On July 10, 2018 the Court of Justice of the European Union (CJEU) published an opinion finding that the General Data Protection Regulation (“GDPR”) applied to the collection of personal data during “door-to-door” preaching by the Jehovah’s Witnesses religious community. This data included the name and addresses of individuals contacted, and in certain cases, the individuals’ religious beliefs and family circumstances. Members of the Jehovah’s Witnesses community used this data to coordinate preaching efforts across territories and to maintain lists of individuals who did not wish to be visited.
The judgment in this case (CJEU C-25/17) highlights the broad scope of the GDPR in several ways. First, it shows the limitation of the “personal or household” exception to the GDPR. Generally speaking, Article 3(2) of the GDPR exempts some data collection methods from its rules, such as data collection for a “purely personal or household activity”, like personal address books. Despite the highly religious and personal nature of the Jehovah’s Witnesses’ activities, the CJEU noted that these activities did not fall within the “personal or household” exemption. The court noted that “proselytising, by its nature, involves entering into a relationship with persons who are, as a matter of principle, unknown and do not share the preacher’s faith. Unlike the holding of a record of addresses, for example, preaching necessarily leads to a ‘confrontation’ with the world beyond home and family unit.” This opinion follows the logic of the CJEU in a 2003 case (C101-01 Bodil Lindqvist), which found that the Data Protection Directive – the precursor to the GDPR – applied to the publication of names, hobbies and telephone numbers of parish workers on a personal website.

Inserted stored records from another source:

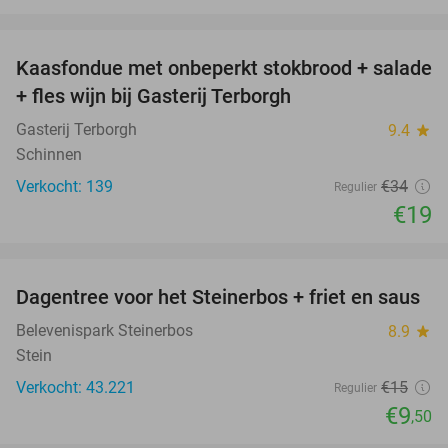
favorite_border
Kaasfondue met onbeperkt stokbrood + salade
44%
+ fles wijn bij Gasterij Terborgh
Gasterij Terborgh
9.4
star
Schinnen
Verkocht: 139
€34
Regulier
€19
favorite_border
Dagentree voor het Steinerbos + friet en saus
37%
Belevenispark Steinerbos
8.9
star
Stein
Verkocht: 43.221
€15
Regulier
€9
,50
favorite_border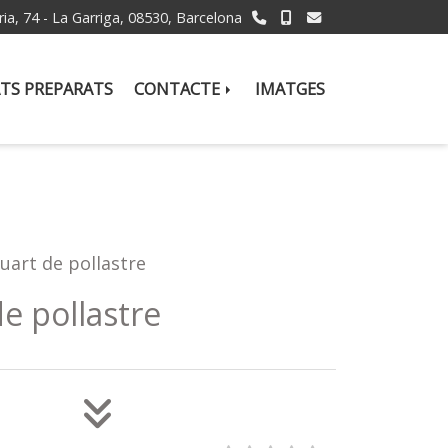
ria, 74 -
La Garriga,
08530,
Barcelona
TS PREPARATS
CONTACTE
IMATGES
uart de pollastre
e pollastre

Second, the CJEU opinion interprets Article 3(1) of the GDPR, which states that the GDPR rules only apply to the processing of personal data which form part of a filing system or are intended to form part of a filing system. The Jehovah Witnesses’ argued that its members collected information manually, without an organized database or filing system, and so did not fall under the GDPR. The CJEU was not convinced by this argument, however. It noted that Article 4 of the GDPR defined a filing system as “any structured set of personal data which are accessible according to specific criteria, whether centralised, decentralised or dispersed on a functional or geographical basis”. Since the Jehovah’s Witnesses used consistent objectives for collecting information (i.e. geographical allocation of preachers) and this information was easily accessible to the religious community, the Court of Justice determined that their data collection methods constituted a simple filing system.
Third, this decision out of the Court of Justice highlights a major difference between European and North American privacy laws. Most federal and state privacy and cybersecurity laws in the United States provide carve-outs for religious and non-profit organizations (HIPAA is a notable exception). Similarly, Canada’s main privacy law, PIPEDA, only applies to private sector organizations. GDPR, in contrast, governs all natural or legal persons, public authorities, agencies or other bodies other than Union institutions, bodies, offices and agencies.
The CJEU judgment provides a harsh reminder of the breadth of European privacy laws. Even loosely associated religious, philanthropic, and hobby organizations need to be aware of their potential coverage under the GDPR. Furthermore, private sector organizations should be familiar with the C-25/17 with respect to their manual data collection efforts.